Diane Ritchey, Editor
¬†In the last few months, RFID has been in the headlines, as at least one appliance company and a few retailers have experimented with the technology's potential use.
U.S. retailer Wal-Mart Stores was going to use the system in its stores, but canceled its plans, saying that the decision reflected a change of strategy. Personal care appliance maker Gillette canceled its plans to use RFID to prevent shoplifting and revolutionize stock control. Gillette had been the most enthusiastic supporter of the technology, which would involve planting a tiny computer chip in product packaging. By emitting a radio signal that carried a unique identifier, it would be possible to track every pack of the company's razor blades or batteries. According to Gillette, the company does not expect RFID tags to be used to monitor individual products in stores for at least 10 years. The chips will instead be planted in pallets and cases so that batches of products can be tracked between the factory and the store, the company said.

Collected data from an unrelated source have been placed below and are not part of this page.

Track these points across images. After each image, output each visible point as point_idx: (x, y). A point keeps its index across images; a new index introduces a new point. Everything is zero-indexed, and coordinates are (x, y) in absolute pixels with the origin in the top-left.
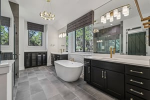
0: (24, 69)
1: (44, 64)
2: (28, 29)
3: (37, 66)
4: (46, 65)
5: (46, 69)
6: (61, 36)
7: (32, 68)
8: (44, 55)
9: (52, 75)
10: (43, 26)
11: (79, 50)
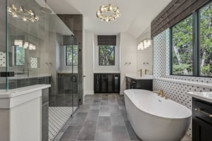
0: (93, 94)
1: (116, 91)
2: (99, 44)
3: (107, 92)
4: (119, 92)
5: (116, 100)
6: (140, 47)
7: (101, 95)
8: (116, 78)
9: (120, 114)
10: (115, 36)
11: (186, 72)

The technology is not new. The tiny chips and small antennae already can track products from the time they leave an assembly line to the time they reach a retail store. Already, clothes, drugs, auto parts, and copy machines have chips containing information about content, origin, and destination. Security cards have RFID technology that, when waived in front of a receiver, unlock the doors to offices. Another benefit may lie in product recalls. RFID could, perhaps, pinpoint a tainted batch of products, and, if a consumer paid with a credit card or used a store discount card, identify the consumer who purchased the items and contact them. That's something that could help the U.S. Consumer Product Safety Commission, which still is looking to solve the problem of ineffective product registration cards. Hooked up to a network like the Internet, the at-home devices could also provide details to marketers about a family's eating and hygienic habits.
And that is precisely where the controversy begins. Consumer privacy groups, in particular, have voiced concerns about potential abuses if RFID tags are allowed to follow people from stores into their homes. The groups suggest that the unchecked use of RFID could end up trampling consumer privacy by allowing retailers to gather information about activity in their stores and link it to information databases. They also worry about the possibility that companies, governments, and thieves might be able to monitor people's personal activities.

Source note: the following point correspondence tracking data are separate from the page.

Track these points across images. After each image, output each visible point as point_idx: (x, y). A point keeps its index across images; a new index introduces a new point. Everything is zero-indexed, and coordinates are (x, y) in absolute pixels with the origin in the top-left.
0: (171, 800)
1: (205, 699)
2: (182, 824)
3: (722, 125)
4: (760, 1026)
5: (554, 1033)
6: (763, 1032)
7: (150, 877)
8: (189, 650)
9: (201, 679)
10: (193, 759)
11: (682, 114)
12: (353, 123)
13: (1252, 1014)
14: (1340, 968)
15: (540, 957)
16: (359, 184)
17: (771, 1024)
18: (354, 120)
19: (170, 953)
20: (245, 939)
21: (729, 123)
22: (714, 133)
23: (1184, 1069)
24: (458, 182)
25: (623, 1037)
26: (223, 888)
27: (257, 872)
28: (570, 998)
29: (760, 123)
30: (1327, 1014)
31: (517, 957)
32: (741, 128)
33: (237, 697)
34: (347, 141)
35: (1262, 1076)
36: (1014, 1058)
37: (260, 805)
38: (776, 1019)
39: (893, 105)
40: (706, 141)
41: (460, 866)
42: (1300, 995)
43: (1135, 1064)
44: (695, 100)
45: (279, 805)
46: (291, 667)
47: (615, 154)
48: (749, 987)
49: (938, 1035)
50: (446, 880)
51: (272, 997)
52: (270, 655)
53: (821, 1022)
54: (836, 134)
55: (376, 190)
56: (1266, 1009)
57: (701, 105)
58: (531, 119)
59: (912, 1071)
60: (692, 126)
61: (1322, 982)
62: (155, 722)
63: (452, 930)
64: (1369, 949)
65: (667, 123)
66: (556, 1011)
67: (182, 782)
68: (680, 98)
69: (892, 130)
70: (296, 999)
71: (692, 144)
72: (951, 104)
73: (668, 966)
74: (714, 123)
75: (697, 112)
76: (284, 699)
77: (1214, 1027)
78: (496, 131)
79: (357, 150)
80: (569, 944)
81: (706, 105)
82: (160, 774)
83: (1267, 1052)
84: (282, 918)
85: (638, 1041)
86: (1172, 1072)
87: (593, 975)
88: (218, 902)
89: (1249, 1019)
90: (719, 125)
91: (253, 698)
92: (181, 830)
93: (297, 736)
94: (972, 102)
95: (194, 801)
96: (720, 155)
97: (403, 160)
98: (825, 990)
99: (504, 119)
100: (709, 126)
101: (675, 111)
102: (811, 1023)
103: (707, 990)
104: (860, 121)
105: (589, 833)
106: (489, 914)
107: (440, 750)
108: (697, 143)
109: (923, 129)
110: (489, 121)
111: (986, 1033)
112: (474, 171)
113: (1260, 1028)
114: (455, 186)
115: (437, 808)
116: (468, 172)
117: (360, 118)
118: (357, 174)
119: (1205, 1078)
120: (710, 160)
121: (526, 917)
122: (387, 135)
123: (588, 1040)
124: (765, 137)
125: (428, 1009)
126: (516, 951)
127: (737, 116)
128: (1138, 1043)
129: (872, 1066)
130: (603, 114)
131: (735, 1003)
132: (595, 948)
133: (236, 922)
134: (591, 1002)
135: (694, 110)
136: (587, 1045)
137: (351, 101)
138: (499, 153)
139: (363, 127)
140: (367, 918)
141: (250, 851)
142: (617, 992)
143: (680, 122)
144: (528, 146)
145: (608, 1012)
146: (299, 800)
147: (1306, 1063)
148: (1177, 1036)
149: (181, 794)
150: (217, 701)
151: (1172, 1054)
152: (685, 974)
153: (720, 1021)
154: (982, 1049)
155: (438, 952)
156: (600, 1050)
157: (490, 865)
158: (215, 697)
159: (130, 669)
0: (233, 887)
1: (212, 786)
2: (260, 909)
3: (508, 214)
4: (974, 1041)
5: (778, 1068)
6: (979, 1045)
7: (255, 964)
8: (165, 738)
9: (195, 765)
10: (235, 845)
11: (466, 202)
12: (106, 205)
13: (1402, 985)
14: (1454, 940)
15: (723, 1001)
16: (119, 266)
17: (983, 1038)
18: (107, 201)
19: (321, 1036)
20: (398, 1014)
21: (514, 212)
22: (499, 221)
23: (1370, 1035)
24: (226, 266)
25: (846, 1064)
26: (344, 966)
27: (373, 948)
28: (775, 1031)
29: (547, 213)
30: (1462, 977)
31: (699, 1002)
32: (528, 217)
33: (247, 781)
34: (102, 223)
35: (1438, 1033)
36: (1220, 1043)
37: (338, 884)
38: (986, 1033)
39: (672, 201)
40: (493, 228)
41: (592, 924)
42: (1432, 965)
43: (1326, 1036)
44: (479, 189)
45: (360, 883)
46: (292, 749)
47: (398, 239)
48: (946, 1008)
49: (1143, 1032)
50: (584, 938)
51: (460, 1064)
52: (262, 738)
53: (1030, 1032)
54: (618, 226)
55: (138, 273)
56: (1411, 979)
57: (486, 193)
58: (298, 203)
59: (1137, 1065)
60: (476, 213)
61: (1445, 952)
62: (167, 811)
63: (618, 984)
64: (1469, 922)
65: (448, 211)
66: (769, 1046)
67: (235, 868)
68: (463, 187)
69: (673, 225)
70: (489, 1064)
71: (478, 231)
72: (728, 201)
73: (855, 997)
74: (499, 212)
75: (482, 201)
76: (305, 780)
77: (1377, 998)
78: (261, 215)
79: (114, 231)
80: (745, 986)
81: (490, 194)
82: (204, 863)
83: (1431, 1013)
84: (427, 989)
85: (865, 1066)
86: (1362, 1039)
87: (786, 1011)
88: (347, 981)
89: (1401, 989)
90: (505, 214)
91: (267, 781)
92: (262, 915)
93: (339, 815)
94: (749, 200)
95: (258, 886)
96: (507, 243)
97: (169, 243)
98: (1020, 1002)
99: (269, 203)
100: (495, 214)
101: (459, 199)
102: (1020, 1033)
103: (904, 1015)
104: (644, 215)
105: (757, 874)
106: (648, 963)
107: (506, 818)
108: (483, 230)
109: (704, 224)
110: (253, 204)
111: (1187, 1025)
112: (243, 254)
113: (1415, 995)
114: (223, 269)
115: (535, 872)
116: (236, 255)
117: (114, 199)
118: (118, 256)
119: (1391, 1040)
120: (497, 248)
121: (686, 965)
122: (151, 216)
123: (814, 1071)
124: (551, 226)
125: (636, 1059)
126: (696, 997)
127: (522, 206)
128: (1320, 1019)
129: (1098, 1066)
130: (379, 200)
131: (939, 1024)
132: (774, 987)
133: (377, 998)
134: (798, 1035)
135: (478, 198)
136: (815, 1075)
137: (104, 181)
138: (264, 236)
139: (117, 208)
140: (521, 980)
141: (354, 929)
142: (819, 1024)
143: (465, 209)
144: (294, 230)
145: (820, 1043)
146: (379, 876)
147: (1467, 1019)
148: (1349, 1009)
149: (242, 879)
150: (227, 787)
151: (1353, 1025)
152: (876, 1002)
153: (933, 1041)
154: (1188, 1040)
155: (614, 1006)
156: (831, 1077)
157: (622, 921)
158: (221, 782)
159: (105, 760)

"Many of the harmful effects envisioned for the pervasive implementation of this technology could be avoided if RFID were restricted to supply-chain management and inventory control, if tags were killed at point of sale, and if personal identifying data were never linked to RFID tags," Beth Givens, founder of the Privacy Rights Clearinghouse, a nonprofit advocacy group, recently testified before a California state Senate committee. Ms. Givens instead suggested that RFID be subjected to a set of fair-use guidelines, to include companies informing consumers about products containing RFID chips by clearly labeling them; that consumers should have the right to permanently disable the chips upon purchasing such goods; and companies should provide consumers with the information collected about them via RFID tracking systems upon request.

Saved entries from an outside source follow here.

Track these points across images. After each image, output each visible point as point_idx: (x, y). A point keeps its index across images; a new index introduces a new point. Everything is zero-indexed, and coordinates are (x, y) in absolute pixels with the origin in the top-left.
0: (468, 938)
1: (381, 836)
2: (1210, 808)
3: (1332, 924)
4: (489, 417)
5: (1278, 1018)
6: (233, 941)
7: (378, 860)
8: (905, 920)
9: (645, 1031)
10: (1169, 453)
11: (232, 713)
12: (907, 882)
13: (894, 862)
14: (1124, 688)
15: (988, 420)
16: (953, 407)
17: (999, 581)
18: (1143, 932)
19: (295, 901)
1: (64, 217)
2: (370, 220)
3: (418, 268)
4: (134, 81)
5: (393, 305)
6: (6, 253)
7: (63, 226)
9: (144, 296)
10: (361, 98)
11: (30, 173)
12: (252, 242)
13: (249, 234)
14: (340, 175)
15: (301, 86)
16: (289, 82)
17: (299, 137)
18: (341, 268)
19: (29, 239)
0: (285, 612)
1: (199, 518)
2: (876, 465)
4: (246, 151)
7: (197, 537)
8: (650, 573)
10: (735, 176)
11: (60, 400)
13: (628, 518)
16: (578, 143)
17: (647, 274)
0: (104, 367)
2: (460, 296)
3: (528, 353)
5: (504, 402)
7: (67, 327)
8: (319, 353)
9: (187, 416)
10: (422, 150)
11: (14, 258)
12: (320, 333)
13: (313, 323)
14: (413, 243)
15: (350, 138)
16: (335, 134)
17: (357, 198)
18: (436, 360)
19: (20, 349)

The North American Retail Dealers Association's (NARDA) position on RFID, according to Larry Forssberg, vice president of Membership Marketing, is "supportive of methods that remove non-value added cost to products our members sell. As RFID technology moves forward, NARDA is interested in having a standardized approach. This would mean that appliance, consumer electronics, and other product suppliers would utilize RFID standards and avoid multiple stand-alone systems. This would be like agreeing to use the Universal Product Code (UPC) for product bar coding. This would allow a retailer to use RFID in a more cost-efficient manner."
One possible solution to privacy concerns comes from RSA Laboratories in Bedford, MA, U.S., where researchers have developed a blocking technique. The labs at RSA Security recently outlined plans for blocker tags, which are similar in size and cost to RFID tags, but reportedly disrupt the transmission of information to scanning devices and prevent the collection of data. The technique is still a concept in the labs, but the next step is to develop prototype chips and see if manufacturers are interested in making the processors, according to Ari Juels, a principal research scientist with RSA. Other options, such as a kill feature embedded in RFID tags, also are available, but with blocker tags. Mr. Juels says that consumers and companies may still be able to use the RFID tags without sacrificing privacy. Mr. Juels even foresees a day when tags in clothes can tell washing machines the proper way they need to be washed.
Even without privacy issues, the technology faces other challenges as well. According to a recent New York Times article ("A Radio Chip in Every Consumer Product"), RFID still has too many kinks to be an immediate panacea for retailers. "Cordless phones, two-way radios, local wireless networks, and other communication devices that are widely deployed in factories, warehouses, and stores can interfere with the signals," the article says. Costs are prohibitive, as well. Electronic tags cost at least U.S. $0.30 a piece, and most experts believe that anything above $0.05 is too expensive to be widely used for individual packaged goods.
What do you think? Do you believe these retail programs are too invasive, or do you support the use of technology that could potentially make retailers and manufacturers more efficient?